**Work task**
Some lines of these records may hold the word "exposure"; state how many, using only the number.
● ● ● ● ● ● ●
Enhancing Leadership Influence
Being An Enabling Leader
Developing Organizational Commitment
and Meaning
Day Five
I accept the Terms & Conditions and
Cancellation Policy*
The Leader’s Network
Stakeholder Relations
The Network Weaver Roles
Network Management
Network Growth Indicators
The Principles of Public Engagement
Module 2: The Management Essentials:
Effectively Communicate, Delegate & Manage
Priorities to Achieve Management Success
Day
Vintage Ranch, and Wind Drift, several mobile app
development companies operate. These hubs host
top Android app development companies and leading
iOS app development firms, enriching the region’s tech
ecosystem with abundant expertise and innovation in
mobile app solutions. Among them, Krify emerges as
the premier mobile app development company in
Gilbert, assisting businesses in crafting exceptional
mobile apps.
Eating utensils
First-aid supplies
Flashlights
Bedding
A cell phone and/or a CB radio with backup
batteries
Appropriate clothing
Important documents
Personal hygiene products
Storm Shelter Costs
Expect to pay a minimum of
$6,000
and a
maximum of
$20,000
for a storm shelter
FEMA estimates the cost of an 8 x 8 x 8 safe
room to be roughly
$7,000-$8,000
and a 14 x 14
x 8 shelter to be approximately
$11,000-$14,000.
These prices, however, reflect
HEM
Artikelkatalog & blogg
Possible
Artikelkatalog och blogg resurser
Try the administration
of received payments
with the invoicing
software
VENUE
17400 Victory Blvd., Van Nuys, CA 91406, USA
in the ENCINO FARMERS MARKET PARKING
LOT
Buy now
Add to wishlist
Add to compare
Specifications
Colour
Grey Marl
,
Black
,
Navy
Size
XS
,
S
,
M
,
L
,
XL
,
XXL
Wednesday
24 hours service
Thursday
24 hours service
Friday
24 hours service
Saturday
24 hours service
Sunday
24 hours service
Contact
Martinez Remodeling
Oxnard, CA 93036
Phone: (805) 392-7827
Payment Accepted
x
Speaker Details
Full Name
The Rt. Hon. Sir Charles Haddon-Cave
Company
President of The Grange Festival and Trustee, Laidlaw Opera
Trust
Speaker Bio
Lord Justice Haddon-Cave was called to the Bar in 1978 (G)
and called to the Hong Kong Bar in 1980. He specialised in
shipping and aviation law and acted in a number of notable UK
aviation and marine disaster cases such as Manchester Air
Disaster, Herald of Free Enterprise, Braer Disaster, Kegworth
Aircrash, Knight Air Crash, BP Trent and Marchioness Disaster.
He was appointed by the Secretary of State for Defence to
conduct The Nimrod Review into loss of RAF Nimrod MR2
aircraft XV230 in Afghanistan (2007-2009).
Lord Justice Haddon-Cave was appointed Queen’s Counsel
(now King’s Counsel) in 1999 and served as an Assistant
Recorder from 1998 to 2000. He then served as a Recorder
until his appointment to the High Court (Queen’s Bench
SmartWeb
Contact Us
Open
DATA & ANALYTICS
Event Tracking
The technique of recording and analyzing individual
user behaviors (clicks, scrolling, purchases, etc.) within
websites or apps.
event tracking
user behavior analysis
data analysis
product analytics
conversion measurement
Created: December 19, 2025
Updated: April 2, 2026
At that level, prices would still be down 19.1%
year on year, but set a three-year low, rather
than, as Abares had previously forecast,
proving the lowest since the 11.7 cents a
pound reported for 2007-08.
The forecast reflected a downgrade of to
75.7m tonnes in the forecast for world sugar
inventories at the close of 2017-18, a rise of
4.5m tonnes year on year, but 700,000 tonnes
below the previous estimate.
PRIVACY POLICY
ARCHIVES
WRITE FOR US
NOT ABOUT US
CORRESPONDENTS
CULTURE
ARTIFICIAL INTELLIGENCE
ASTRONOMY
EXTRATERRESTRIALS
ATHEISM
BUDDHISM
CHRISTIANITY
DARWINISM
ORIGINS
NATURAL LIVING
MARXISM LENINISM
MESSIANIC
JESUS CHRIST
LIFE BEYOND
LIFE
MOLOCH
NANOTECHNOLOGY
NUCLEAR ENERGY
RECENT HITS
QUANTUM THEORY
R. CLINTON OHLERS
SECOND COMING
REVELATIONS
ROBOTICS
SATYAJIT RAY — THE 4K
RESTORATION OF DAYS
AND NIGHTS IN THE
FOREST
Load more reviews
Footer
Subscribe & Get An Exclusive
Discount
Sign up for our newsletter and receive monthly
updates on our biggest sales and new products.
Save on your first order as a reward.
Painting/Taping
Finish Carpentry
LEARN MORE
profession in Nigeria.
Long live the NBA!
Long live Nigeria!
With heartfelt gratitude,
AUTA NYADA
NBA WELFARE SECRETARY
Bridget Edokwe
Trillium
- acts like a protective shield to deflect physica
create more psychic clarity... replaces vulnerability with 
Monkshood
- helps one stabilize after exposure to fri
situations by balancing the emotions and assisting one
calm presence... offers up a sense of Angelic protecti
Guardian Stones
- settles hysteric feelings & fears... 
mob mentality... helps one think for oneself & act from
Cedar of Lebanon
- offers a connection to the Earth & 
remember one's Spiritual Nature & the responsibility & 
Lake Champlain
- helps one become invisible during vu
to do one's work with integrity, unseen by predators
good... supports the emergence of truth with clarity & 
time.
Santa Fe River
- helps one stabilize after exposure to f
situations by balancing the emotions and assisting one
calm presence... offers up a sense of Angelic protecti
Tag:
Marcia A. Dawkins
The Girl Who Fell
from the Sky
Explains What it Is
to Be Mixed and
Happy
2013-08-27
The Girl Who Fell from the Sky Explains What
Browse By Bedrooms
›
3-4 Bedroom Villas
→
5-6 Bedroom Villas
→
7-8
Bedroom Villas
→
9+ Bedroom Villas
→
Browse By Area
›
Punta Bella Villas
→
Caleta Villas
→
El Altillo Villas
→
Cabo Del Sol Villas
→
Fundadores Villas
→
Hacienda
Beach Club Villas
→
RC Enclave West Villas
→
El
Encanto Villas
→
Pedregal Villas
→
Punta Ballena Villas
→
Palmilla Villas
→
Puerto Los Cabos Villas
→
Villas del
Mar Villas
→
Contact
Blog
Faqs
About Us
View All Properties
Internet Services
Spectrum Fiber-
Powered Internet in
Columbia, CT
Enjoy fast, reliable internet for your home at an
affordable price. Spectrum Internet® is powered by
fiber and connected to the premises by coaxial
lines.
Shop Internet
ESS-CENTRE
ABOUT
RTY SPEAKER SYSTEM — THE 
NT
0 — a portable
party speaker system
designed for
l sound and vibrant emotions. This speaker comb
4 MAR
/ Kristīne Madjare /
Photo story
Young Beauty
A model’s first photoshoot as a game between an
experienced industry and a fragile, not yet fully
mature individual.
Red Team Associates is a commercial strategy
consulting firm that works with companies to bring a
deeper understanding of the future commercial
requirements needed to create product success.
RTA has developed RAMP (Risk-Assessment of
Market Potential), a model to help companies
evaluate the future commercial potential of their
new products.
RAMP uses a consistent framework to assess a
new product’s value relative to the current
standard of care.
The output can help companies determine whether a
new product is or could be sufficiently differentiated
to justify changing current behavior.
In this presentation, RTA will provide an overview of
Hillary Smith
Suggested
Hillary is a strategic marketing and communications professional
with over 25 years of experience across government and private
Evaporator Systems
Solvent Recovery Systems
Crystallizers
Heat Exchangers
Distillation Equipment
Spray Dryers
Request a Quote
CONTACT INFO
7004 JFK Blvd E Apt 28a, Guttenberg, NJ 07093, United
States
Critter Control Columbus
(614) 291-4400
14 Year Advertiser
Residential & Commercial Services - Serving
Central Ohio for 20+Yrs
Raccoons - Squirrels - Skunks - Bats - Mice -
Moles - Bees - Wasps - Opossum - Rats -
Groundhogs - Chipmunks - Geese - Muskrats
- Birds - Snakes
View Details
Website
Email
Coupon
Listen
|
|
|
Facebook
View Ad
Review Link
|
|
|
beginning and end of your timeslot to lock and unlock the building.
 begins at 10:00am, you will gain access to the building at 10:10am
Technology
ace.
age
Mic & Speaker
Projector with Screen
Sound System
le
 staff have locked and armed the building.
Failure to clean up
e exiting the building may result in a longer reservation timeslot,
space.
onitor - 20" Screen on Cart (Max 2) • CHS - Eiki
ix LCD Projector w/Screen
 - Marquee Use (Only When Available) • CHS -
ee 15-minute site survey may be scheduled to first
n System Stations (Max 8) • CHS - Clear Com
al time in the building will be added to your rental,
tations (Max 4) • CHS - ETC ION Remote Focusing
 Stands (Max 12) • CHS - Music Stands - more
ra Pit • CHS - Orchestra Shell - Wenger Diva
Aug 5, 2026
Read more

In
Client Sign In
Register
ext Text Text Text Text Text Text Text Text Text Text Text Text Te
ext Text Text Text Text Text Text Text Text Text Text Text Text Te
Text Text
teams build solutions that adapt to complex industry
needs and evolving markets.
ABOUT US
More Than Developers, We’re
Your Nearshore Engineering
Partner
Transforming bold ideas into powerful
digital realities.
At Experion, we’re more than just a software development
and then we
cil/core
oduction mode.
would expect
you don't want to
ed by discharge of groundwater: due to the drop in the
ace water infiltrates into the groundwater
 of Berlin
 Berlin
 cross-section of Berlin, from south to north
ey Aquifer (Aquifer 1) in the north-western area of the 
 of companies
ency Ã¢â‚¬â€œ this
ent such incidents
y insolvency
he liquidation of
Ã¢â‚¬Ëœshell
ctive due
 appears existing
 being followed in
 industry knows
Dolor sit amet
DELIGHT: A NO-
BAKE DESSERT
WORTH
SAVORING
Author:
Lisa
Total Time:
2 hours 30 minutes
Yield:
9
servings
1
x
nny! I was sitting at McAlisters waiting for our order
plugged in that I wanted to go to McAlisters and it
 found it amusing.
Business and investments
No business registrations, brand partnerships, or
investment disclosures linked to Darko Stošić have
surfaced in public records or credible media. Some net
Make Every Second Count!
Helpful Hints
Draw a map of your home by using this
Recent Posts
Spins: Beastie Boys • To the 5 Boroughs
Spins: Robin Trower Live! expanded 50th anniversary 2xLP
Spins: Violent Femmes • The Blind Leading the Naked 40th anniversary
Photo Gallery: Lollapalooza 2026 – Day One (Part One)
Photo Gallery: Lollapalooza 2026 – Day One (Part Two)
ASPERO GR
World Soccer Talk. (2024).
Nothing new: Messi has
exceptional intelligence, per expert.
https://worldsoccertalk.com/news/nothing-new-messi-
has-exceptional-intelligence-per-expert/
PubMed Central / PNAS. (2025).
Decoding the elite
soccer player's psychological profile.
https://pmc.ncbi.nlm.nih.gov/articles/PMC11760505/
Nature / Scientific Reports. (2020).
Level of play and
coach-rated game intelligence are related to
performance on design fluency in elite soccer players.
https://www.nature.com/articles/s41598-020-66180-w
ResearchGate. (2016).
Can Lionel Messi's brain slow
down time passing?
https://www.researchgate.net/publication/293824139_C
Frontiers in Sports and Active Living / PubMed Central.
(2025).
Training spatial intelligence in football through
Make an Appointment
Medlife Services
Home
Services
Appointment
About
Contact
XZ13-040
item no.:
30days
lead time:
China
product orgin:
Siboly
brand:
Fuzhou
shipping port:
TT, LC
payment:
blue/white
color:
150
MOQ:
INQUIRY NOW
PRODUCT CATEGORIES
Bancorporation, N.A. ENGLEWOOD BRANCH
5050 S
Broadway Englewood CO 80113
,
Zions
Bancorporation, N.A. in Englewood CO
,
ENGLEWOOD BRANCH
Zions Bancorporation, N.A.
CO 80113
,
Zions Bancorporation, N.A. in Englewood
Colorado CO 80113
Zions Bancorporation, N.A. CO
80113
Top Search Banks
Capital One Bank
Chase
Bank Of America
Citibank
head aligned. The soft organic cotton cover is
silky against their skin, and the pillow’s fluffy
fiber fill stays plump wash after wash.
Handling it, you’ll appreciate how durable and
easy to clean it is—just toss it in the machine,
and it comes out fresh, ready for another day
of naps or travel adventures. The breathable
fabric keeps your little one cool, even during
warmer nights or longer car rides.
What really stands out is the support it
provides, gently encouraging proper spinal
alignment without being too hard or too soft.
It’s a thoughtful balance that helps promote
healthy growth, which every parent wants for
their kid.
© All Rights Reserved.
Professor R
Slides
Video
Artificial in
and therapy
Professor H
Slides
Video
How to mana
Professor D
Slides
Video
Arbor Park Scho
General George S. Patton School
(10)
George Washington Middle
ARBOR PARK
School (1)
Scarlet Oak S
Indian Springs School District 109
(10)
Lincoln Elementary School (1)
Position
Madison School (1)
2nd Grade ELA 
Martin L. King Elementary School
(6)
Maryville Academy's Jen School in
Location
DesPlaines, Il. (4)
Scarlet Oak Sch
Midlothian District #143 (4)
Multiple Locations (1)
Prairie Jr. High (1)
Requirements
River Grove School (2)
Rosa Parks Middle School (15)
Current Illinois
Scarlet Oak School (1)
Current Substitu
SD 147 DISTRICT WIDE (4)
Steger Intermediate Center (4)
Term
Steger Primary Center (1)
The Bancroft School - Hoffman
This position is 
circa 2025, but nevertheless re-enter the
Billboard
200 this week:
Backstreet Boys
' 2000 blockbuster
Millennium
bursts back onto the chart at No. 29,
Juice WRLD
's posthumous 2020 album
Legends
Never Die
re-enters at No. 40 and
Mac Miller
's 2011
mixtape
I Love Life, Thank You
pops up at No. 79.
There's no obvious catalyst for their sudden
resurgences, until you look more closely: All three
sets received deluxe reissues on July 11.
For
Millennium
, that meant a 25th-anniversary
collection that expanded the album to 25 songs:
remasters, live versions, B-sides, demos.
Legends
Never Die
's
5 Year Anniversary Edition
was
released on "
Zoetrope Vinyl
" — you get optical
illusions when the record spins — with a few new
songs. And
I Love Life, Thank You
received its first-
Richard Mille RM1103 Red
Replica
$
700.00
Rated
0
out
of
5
● ● ● ● ● ● ●
**Response area**
2